# any one have experience with Nexen N500 or N7000 tires?



## shwamo83 (May 22, 2004)

*any one have experience with Nexen N5000 or N7000 tires?*

I am going to need a set of 4 tires very soon and was contemplating getting the Nexen N5000 or N7000 series tires. I was wondering if anyone owns or knows anyone that has them and can give me their personal review in terms of performance, quality and ride?


----------



## Satchriani (Jul 17, 2000)

*Re: any one have experience with Nexen N5000 or N7000 tires? (shwamo83)*

bump from the dead...can anyone reply to this?


----------



## f1forkvr6 (Jun 10, 2002)

Why Nexen exclusively?


----------



## Satchriani (Jul 17, 2000)

*Re: (f1forkvr6)*

wow...yes...nexen tires. 
Thanks for the contribution.


----------



## f1forkvr6 (Jun 10, 2002)

*Re: (Satchriani)*

You're welcome ... how about letting us all know your grand plans for the tires you want - like:
Rate the following in order of importance:
dry traction
wet traction 
tire wear
noise
... or are you just hell bent on using Nexen tires even if there are better alternatives ...








edit:
Why do I even bother ... the vortex is just filled with punk ass attitudes these days ...










_Modified by f1forkvr6 at 11:39 PM 7-2-2008_


----------



## Satchriani (Jul 17, 2000)

*Re: (f1forkvr6)*

Well, that would be in a review wouldn't it? 
Sample: 
_"I actually have Nexen tires, and they've been pretty good so far.
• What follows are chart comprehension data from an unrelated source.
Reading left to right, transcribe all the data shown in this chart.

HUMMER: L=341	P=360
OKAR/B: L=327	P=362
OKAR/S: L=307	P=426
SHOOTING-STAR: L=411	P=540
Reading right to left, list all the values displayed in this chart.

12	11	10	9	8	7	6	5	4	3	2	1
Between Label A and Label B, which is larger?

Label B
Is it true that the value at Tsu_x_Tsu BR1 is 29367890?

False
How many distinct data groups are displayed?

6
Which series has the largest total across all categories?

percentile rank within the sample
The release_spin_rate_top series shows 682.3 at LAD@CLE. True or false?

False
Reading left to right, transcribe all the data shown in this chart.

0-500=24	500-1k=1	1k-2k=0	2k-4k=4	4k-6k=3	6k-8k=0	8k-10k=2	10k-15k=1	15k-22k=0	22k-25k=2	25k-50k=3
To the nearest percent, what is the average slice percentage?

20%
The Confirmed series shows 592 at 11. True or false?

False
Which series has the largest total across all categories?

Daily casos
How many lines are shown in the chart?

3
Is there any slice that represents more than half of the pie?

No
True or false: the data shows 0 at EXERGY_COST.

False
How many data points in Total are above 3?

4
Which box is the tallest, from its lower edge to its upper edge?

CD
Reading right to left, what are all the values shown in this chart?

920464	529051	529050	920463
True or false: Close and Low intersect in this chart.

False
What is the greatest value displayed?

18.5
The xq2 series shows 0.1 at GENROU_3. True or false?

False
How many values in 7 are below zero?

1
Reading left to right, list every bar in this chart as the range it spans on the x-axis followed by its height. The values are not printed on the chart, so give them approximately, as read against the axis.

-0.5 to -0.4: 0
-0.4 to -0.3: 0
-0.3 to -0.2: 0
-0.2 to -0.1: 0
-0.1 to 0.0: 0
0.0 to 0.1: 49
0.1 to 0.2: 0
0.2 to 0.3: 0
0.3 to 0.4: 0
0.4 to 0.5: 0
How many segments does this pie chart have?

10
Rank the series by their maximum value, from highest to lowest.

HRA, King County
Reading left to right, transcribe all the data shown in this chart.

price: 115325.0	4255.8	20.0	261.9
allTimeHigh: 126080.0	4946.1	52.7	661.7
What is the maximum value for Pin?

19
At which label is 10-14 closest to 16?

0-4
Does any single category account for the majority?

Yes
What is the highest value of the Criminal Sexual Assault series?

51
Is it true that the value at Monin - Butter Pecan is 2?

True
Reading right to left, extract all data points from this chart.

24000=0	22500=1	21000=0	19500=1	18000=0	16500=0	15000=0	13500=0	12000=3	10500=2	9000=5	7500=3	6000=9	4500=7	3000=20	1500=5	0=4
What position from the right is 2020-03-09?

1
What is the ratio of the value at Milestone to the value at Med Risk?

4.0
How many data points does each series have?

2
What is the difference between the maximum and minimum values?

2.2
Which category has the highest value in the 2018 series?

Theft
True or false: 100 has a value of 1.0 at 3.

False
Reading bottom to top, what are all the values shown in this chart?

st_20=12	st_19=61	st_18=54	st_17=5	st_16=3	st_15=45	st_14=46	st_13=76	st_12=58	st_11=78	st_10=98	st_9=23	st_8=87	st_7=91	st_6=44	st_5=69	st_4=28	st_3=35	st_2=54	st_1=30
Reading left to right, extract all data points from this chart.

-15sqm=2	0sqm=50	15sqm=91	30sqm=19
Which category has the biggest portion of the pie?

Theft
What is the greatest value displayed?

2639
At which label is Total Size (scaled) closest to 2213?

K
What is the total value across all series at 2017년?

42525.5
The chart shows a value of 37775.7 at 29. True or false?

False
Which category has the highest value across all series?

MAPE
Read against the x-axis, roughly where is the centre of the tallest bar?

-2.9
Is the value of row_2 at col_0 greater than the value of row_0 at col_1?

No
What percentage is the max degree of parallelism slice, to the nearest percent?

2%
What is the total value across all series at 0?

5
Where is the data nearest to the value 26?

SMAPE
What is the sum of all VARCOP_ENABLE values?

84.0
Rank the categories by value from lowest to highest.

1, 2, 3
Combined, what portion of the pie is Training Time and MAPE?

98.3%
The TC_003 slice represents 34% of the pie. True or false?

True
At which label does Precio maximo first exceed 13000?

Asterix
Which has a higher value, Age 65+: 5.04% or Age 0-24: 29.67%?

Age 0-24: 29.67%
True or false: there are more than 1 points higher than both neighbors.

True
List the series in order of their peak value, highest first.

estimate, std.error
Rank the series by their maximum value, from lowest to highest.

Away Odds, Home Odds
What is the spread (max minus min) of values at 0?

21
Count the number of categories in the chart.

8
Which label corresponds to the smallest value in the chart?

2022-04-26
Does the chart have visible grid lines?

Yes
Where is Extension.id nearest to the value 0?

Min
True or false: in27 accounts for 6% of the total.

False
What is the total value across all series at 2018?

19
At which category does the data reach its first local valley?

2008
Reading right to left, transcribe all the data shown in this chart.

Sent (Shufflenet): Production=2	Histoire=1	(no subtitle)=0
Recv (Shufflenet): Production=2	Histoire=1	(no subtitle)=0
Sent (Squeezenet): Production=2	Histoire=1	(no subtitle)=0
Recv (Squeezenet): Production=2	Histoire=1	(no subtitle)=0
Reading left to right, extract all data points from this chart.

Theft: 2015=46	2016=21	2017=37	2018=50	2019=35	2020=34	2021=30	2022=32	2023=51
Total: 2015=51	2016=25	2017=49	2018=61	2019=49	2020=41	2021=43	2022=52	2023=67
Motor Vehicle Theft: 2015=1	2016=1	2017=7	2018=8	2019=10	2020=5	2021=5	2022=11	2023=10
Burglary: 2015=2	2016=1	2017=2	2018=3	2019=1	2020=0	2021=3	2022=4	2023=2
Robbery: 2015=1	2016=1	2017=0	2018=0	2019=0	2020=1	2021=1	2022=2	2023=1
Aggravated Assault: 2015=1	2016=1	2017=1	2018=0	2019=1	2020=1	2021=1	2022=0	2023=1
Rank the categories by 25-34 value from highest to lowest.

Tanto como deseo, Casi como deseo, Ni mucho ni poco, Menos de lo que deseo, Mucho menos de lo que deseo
Compared to my XXXX brand tires, they're a little more noisy, but they grip really well. I've had them on my car for around 25,000 miles, and I've had no issues or excessive wear. " _

I'm not set on Nexen tires, but for the price, I'm wondering if they're a better deal than say, stepping up to a set of Toyo FZ4, Hankook's, etc.
At least for the price they're at. 

I'm using them for mainly dry traction, as I'm in Southern California and we don't get too much rain, but it's always nice to have a tire that performs well. I currently have Toyo Proxes in the front, and Hankook K104's in the rear (staggered). I'm planning on getting some B7 RS4 replicas, and want to find out about tires. 



_Modified by Satchriani at 8:55 PM 7-2-2008_


----------



## HeyBobby (Jun 16, 2008)

*Re: (f1forkvr6)*

Nexens are good tires, go with whichever one is the cheapest 5000 or 7000 because there wont be much difference


----------



## DTMVDUB (Jun 5, 2003)

*Re: any one have experience with Nexen N5000 or N7000 tires? (shwamo83)*

I don't have them but I've been carefully researching the Nexen N3000. All personal reviews I've found indicate that Nexens are fantastic wheels for the money. All owners had been skeptical to purchase them but surprisingly satisfied with their quality and performance even after 1 year of use.
Most people state:
Long tread-life - experienced
strong sidewalls -
great handling in wet and dry
I'm definitely picking up a set.


----------



## Satchriani (Jul 17, 2000)

*Re: any one have experience with Nexen N5000 or N7000 tires? (DTMVDUB)*

All good to hear. I ended up ordering my new wheels (RS4 reps) with some N3000's. I can't wait till they're at my door!


----------



## advash (Aug 27, 2002)

*Bump*

So fast forward a few yers... how are the tires... Im looking at getting a set of N7000 for 500 installed ... seems to be a good price but I dont have a clue about the tire


----------